Your assignment — Reproduce every entry word for word.

──────── Records to process ────────

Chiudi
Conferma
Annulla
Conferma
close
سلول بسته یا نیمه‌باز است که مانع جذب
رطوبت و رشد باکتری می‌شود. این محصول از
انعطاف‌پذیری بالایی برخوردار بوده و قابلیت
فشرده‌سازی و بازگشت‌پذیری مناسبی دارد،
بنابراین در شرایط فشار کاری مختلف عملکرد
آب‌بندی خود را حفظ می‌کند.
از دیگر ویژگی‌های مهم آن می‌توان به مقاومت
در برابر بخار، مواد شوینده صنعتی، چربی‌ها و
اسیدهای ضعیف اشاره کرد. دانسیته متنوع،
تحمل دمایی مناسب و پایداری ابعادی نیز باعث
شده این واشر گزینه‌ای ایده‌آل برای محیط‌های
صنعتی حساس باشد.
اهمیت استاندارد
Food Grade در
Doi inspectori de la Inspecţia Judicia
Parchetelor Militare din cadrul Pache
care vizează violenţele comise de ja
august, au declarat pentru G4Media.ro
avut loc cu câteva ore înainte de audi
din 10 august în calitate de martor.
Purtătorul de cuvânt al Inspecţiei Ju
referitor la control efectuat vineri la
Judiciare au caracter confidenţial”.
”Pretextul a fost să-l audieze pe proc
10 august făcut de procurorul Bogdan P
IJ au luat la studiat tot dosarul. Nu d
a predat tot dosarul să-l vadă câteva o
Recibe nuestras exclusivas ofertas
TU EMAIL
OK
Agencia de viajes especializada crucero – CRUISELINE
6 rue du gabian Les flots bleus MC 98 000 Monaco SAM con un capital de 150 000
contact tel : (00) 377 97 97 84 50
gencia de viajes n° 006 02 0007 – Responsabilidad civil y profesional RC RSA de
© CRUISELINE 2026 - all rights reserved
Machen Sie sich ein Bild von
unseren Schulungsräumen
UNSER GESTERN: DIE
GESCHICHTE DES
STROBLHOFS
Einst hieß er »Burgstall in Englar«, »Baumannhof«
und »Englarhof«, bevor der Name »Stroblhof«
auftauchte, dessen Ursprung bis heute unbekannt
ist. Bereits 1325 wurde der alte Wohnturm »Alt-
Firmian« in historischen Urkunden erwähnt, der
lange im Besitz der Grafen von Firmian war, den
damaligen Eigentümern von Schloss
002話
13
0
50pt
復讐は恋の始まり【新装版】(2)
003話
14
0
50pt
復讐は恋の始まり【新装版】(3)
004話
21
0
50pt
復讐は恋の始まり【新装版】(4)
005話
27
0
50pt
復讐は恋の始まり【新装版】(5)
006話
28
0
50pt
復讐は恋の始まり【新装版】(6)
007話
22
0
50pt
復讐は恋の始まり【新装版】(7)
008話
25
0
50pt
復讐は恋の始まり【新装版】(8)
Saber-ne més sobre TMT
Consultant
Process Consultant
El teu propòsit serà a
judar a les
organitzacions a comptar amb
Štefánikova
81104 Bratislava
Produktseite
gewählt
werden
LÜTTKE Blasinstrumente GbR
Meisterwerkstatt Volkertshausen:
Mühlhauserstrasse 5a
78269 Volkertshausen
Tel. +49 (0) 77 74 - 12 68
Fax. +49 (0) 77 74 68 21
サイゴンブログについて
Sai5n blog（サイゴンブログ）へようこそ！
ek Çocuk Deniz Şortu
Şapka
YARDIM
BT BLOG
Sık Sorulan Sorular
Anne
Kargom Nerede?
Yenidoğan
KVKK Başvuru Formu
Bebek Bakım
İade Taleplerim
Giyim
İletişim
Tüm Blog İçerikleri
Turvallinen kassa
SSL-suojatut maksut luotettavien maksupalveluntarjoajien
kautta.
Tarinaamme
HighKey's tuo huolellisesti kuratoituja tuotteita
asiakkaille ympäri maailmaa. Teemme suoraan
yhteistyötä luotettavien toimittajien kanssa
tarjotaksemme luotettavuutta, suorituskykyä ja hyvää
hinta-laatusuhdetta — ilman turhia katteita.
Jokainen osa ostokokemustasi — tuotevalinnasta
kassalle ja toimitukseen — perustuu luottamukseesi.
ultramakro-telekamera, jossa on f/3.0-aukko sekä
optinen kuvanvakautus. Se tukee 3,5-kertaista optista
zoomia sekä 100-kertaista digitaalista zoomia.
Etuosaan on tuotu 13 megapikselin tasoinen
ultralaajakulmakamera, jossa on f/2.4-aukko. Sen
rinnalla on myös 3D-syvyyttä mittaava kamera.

────────

Exercise output —
Chiudi
Conferma
Annulla
Conferma
close
سلول بسته یا نیمه‌باز است که مانع جذب
رطوبت و رشد باکتری می‌شود. این محصول از
انعطاف‌پذیری بالایی برخوردار بوده و قابلیت
فشرده‌سازی و بازگشت‌پذیری مناسبی دارد،
بنابراین در شرایط فشار کاری مختلف عملکرد
آب‌بندی خود را حفظ می‌کند.
از دیگر ویژگی‌های مهم آن می‌توان به مقاومت
در برابر بخار، مواد شوینده صنعتی، چربی‌ها و
اسیدهای ضعیف اشاره کرد. دانسیته متنوع،
تحمل دمایی مناسب و پایداری ابعادی نیز باعث
شده این واشر گزینه‌ای ایده‌آل برای محیط‌های
صنعتی حساس باشد.
اهمیت استاندارد
Food Grade در
Doi inspectori de la Inspecţia Judicia
Parchetelor Militare din cadrul Pache
care vizează violenţele comise de ja
august, au declarat pentru G4Media.ro
avut loc cu câteva ore înainte de audi
din 10 august în calitate de martor.
Purtătorul de cuvânt al Inspecţiei Ju
referitor la control efectuat vineri la
Judiciare au caracter confidenţial”.
”Pretextul a fost să-l audieze pe proc
10 august făcut de procurorul Bogdan P
IJ au luat la studiat tot dosarul. Nu d
a predat tot dosarul să-l vadă câteva o
Recibe nuestras exclusivas ofertas
TU EMAIL
OK
Agencia de viajes especializada crucero – CRUISELINE
6 rue du gabian Les flots bleus MC 98 000 Monaco SAM con un capital de 150 000
contact tel : (00) 377 97 97 84 50
gencia de viajes n° 006 02 0007 – Responsabilidad civil y profesional RC RSA de
© CRUISELINE 2026 - all rights reserved
Machen Sie sich ein Bild von
unseren Schulungsräumen
UNSER GESTERN: DIE
GESCHICHTE DES
STROBLHOFS
Einst hieß er »Burgstall in Englar«, »Baumannhof«
und »Englarhof«, bevor der Name »Stroblhof«
auftauchte, dessen Ursprung bis heute unbekannt
ist. Bereits 1325 wurde der alte Wohnturm »Alt-
Firmian« in historischen Urkunden erwähnt, der
lange im Besitz der Grafen von Firmian war, den
damaligen Eigentümern von Schloss
002話
13
0
50pt
復讐は恋の始まり【新装版】(2)
003話
14
0
50pt
復讐は恋の始まり【新装版】(3)
004話
21
0
50pt
復讐は恋の始まり【新装版】(4)
005話
27
0
50pt
復讐は恋の始まり【新装版】(5)
006話
28
0
50pt
復讐は恋の始まり【新装版】(6)
007話
22
0
50pt
復讐は恋の始まり【新装版】(7)
008話
25
0
50pt
復讐は恋の始まり【新装版】(8)
Saber-ne més sobre TMT
Consultant
Process Consultant
El teu propòsit serà a
judar a les
organitzacions a comptar amb
Štefánikova
81104 Bratislava
Produktseite
gewählt
werden
LÜTTKE Blasinstrumente GbR
Meisterwerkstatt Volkertshausen:
Mühlhauserstrasse 5a
78269 Volkertshausen
Tel. +49 (0) 77 74 - 12 68
Fax. +49 (0) 77 74 68 21
サイゴンブログについて
Sai5n blog（サイゴンブログ）へようこそ！
ek Çocuk Deniz Şortu
Şapka
YARDIM
BT BLOG
Sık Sorulan Sorular
Anne
Kargom Nerede?
Yenidoğan
KVKK Başvuru Formu
Bebek Bakım
İade Taleplerim
Giyim
İletişim
Tüm Blog İçerikleri
Turvallinen kassa
SSL-suojatut maksut luotettavien maksupalveluntarjoajien
kautta.
Tarinaamme
HighKey's tuo huolellisesti kuratoituja tuotteita
asiakkaille ympäri maailmaa. Teemme suoraan
yhteistyötä luotettavien toimittajien kanssa
tarjotaksemme luotettavuutta, suorituskykyä ja hyvää
hinta-laatusuhdetta — ilman turhia katteita.
Jokainen osa ostokokemustasi — tuotevalinnasta
kassalle ja toimitukseen — perustuu luottamukseesi.
ultramakro-telekamera, jossa on f/3.0-aukko sekä
optinen kuvanvakautus. Se tukee 3,5-kertaista optista
zoomia sekä 100-kertaista digitaalista zoomia.
Etuosaan on tuotu 13 megapikselin tasoinen
ultralaajakulmakamera, jossa on f/2.4-aukko. Sen
rinnalla on myös 3D-syvyyttä mittaava kamera.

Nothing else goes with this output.